Las guerras crean divisiones absurdas entre los hombres. Por el hecho aleatorio de haber nacido en un lugar, pertenecer a una etnia o pueblo diferente o estar en el lugar equivocado en un momento inoportuno pertenecerás a un bando que odiará a los miembros del otro los cuales harán exactamente lo mismo empujados por unas reglas muchas veces injustas e incomprensibles. Quizás haya algunas guerras justas, algunas decisiones bélicas sí parecen obedecer a poderosos argumentos; pero entre las muchedumbres de los pueblos en guerra, superados los estereotipos impuestos y las declaraciones de odio por decreto, surgen a veces una aparentemente contradictoria amistad con el
enemigo.
Hay dos películas, que recrean (aún desde escenarios muy diferentes) esta aproximación a la amistad desde los lejanos extremos del odio.

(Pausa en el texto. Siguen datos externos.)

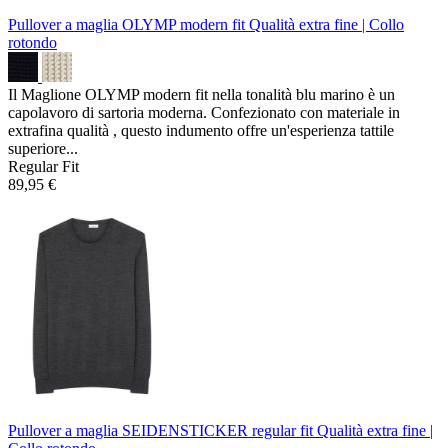
Pullover a maglia OLYMP modern fit
Qualità extra fine | Collo
rotondo
Il Maglione OLYMP modern fit nella tonalità blu marino è un
capolavoro di sartoria moderna. Confezionato con materiale in
extrafina qualità , questo indumento offre un'esperienza tattile
superiore...
Regular Fit
89,95 €
Pullover a maglia SEIDENSTICKER regular fit
Qualità extra fine |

Ambas son historias bélicas con aventuras de naufragios y supervivencia. Las dos con combatientes solitarios enfrentados a otro solitario enemigo en un territorio hostil y donde cada uno de ellos (salvando los estereotipos) es el reflejo exacto del otro lado del espejo en que se miran los protagonistas. De la consideración del otro como el enemigo peligroso, malvado e indigno se va pasando a considerarlo el amigo generoso, bondadoso y noble. Da igual que la acción transcurra en una abandonada isla del Pacífico o en el inhóspito planeta Fyrine IV, que el protagonista sea japonés o un draco reptiliano, que ocurra en 1945 o en el futuro siglo XXI... los valores que encarnan los protagonistas son idénticos y universales. Pasamos de la repulsión a la ternura en el corto periodo de una proyección: noventa minutos contra el odio, hora y media para el nacimiento de una amistad.